The 53rd Berlin International Film Festival 2003 is dedicating a retrospective to the Japanese director Yasujiro Ozu marking the 100th anniversary of this great master’s birthday. Ozu, who died in 1963, is one of the internationally most celebrated leaders of Japanese cinematography. His works have influenced many filmmakers, including Paul Schrader, Hou Hsiao Hsien and Wim Wenders.
In many of his films Ozu concerns himself with relationships within the family. Over the years he increasingly distilled his film language and replaced panned or moving shots with still takes. He insisted on using only a 50 mm lens on the camera which he always positioned at the eye-level of a person seated on the ground. As a tribute the Berlinale has chosen nine of the old master’s films which will be shown at a special screening in the Official Programme as well as in the Forum, Panorama and the Retrospective.
The opener at the Berlinale Palast will be one of Ozu’s most famous works Tokyo Monogatari (Tokyo Story) which premiered in 1953. An elderly couple travels to Tokyo to visit their children who soon feel their lives are being disrupted. After this painful experience, the old parents embark on their return journey during which the mother collapses. The children hurry to her deathbed and divide up the possessions.
Ozu concerned himself with the theme of ‘one family, two worlds’ as early as 1932 in Umarete Wa Mita Keredo (I was Born, But... ). Two adolescent boys rebel against their father when they see how humbly he acts towards his boss. In Ukigusa monogatari (A Story of Floating Weeds) (1934), which Ozu re-filmed in 1959 under the title Ukigusa (Floating Weeds), a travelling actor is surprised to learn that he has a son.
In Banshun (Late Spring) (1949) Ozu worked for the first time with his favourite actress Setsuko Hara who, in the film, wants to live with her father rather than marrying.
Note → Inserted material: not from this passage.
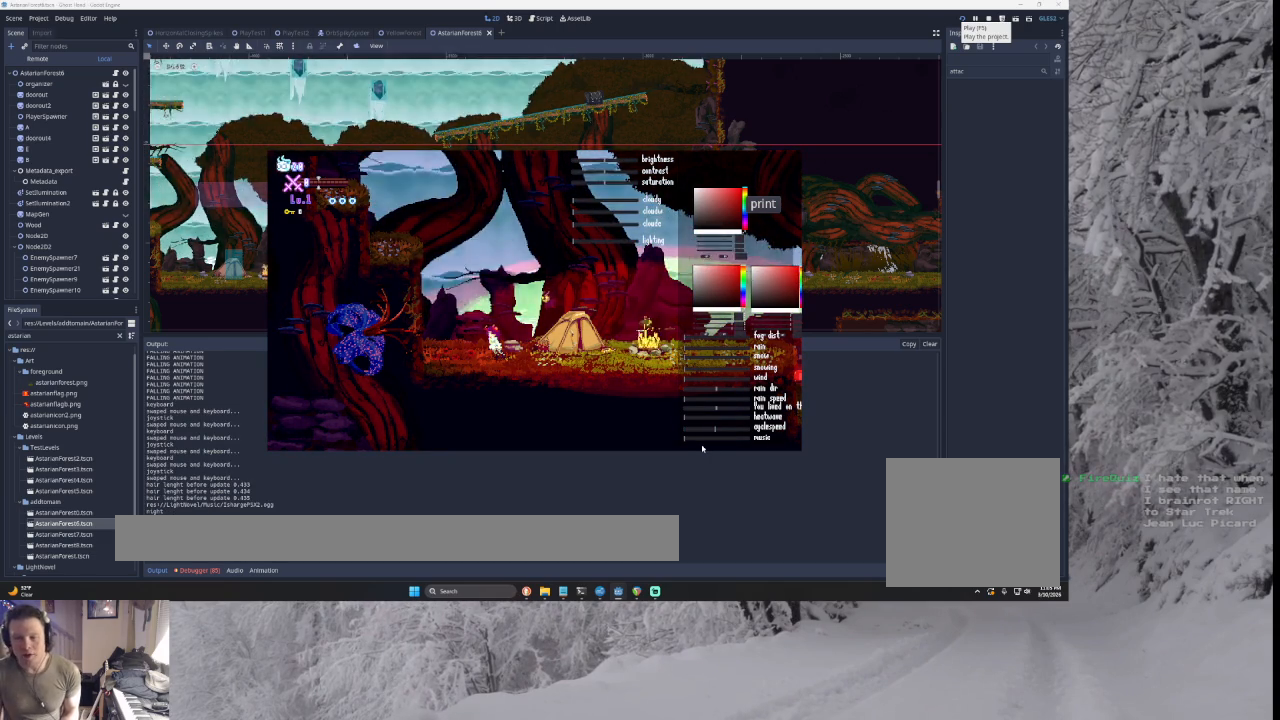
{"buttons": ["CROSS"], "left_stick": "center", "right_stick": "center", "events": []}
Ozu picked up this theme again in 1950 in Bakushu (Early Summer). The family ties threaten to break as a result of the daughter’s planned wedding. In Soshu (Early Spring) Ozu returned to the figures of his pre-war films. A lowly white-collar worker, tired of his wife and his job, starts an affair with a colleague.
In 1958 Ozu made his first colour film Higanbana (Equinox Flower) which depicts the rebellious younger generation. A daughter gets engaged to the man of her choice against her father’s will.
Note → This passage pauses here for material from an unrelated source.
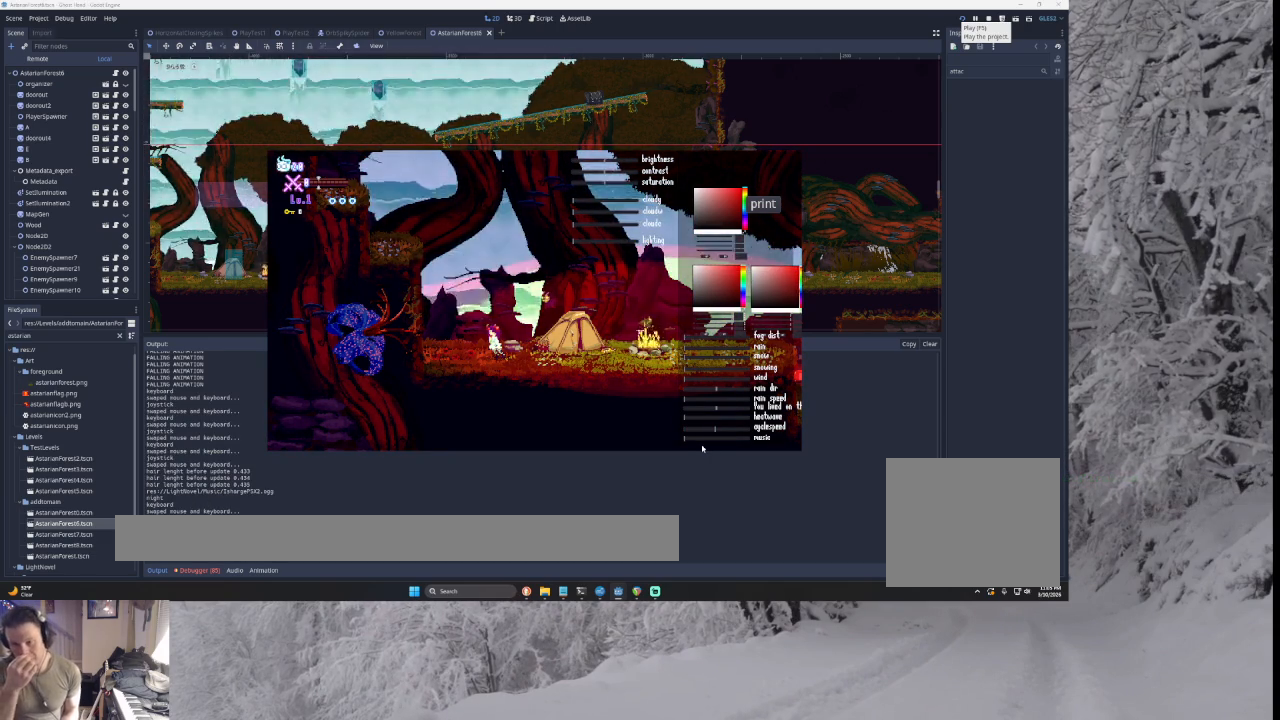
{"buttons": ["CROSS"], "left_stick": "center", "right_stick": "center", "events": []}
Ozu cast an ironic look at strict Japanese customs in 1959 with Ohayô (Good Morning). Two boys beg to have a television. The father is prepared to fulfil their wish, on condition that they are finally quiet, but their silence causes a tumult in the whole village.
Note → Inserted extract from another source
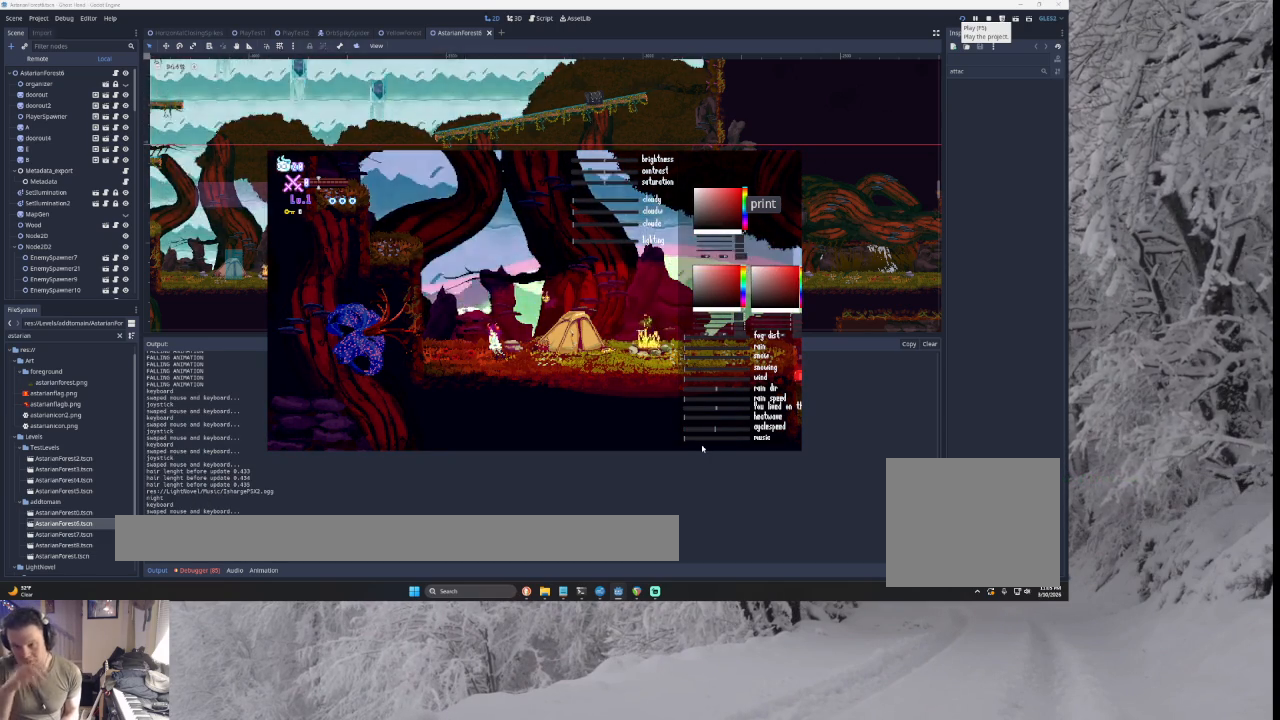
{"buttons": ["CROSS"], "left_stick": "center", "right_stick": "center", "events": []}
In 1960 Ozu filmed Akibiyori (Late Autumn), a remake of Late Spring. A daughter rejects all proposals of marriage, as she wants to stay with her widowed mother.
After the Berlinale, the retrospective, which was launched in co-operation with the Japanese right-owner Shochiku Co. Ltd., the Japanese Embassy in Berlin and the Japanese Cultural Institute in Cologne, will be touring other international film festivals including Hong Kong and New York. Starting in February 2003, the Arsenal cinema in Berlin will be showing a comprehensive retrospective of Ozu’s films.